Entries supplied START
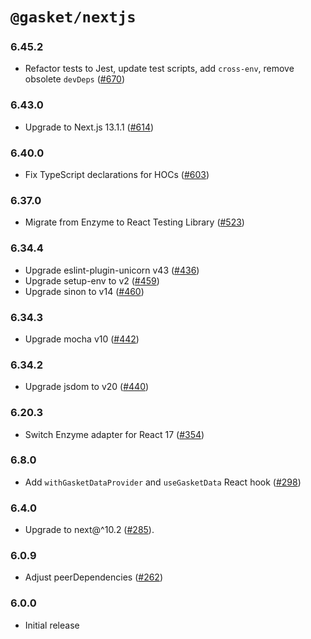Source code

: # `@gasket/nextjs`

### 6.45.2

- Refactor tests to Jest, update test scripts, add `cross-env`, remove obsolete `devDeps` ([#670])

### 6.43.0

- Upgrade to Next.js 13.1.1 ([#614])

### 6.40.0

- Fix TypeScript declarations for HOCs ([#603])

### 6.37.0

- Migrate from Enzyme to React Testing Library ([#523])

### 6.34.4

- Upgrade eslint-plugin-unicorn v43 ([#436])
- Upgrade setup-env to v2 ([#459])
- Upgrade sinon to v14 ([#460])

### 6.34.3

- Upgrade mocha v10 ([#442])

### 6.34.2

- Upgrade jsdom to v20 ([#440])

### 6.20.3

- Switch Enzyme adapter for React 17 ([#354])

### 6.8.0

- Add `withGasketDataProvider` and `useGasketData` React hook ([#298])

### 6.4.0

- Upgrade to next@^10.2 ([#285]).

### 6.0.9

- Adjust peerDependencies ([#262])

### 6.0.0

- Initial release

[#262]: https://github.com/godaddy/gasket/pull/262
[#285]: https://github.com/godaddy/gasket/pull/285
[#298]: https://github.com/godaddy/gasket/pull/298
[#354]: https://github.com/godaddy/gasket/pull/354
[#436]: https://github.com/godaddy/gasket/pull/436
[#440]: https://github.com/godaddy/gasket/pull/440
[#442]: https://github.com/godaddy/gasket/pull/442
[#459]: https://github.com/godaddy/gasket/pull/459
[#460]: https://github.com/godaddy/gasket/pull/460
[#523]: https://github.com/godaddy/gasket/pull/523
[#603]: https://github.com/godaddy/gasket/pull/603
[#614]: https://github.com/godaddy/gasket/pull/614
[#670]: https://github.com/godaddy/gasket/pull/670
Entries supplied END
» Task directions:
Transcribe the records above exactly, skipping pictures.

» Answer to this exercise:
Source code

: # `@gasket/nextjs`

### 6.45.2

- Refactor tests to Jest, update test scripts, add `cross-env`, remove obsolete `devDeps` ([#670])

### 6.43.0

- Upgrade to Next.js 13.1.1 ([#614])

### 6.40.0

- Fix TypeScript declarations for HOCs ([#603])

### 6.37.0

- Migrate from Enzyme to React Testing Library ([#523])

### 6.34.4

- Upgrade eslint-plugin-unicorn v43 ([#436])
- Upgrade setup-env to v2 ([#459])
- Upgrade sinon to v14 ([#460])

### 6.34.3

- Upgrade mocha v10 ([#442])

### 6.34.2

- Upgrade jsdom to v20 ([#440])

### 6.20.3

- Switch Enzyme adapter for React 17 ([#354])

### 6.8.0

- Add `withGasketDataProvider` and `useGasketData` React hook ([#298])

### 6.4.0

- Upgrade to next@^10.2 ([#285]).

### 6.0.9

- Adjust peerDependencies ([#262])

### 6.0.0

- Initial release

[#262]: https://github.com/godaddy/gasket/pull/262
[#285]: https://github.com/godaddy/gasket/pull/285
[#298]: https://github.com/godaddy/gasket/pull/298
[#354]: https://github.com/godaddy/gasket/pull/354
[#436]: https://github.com/godaddy/gasket/pull/436
[#440]: https://github.com/godaddy/gasket/pull/440
[#442]: https://github.com/godaddy/gasket/pull/442
[#459]: https://github.com/godaddy/gasket/pull/459
[#460]: https://github.com/godaddy/gasket/pull/460
[#523]: https://github.com/godaddy/gasket/pull/523
[#603]: https://github.com/godaddy/gasket/pull/603
[#614]: https://github.com/godaddy/gasket/pull/614
[#670]: https://github.com/godaddy/gasket/pull/670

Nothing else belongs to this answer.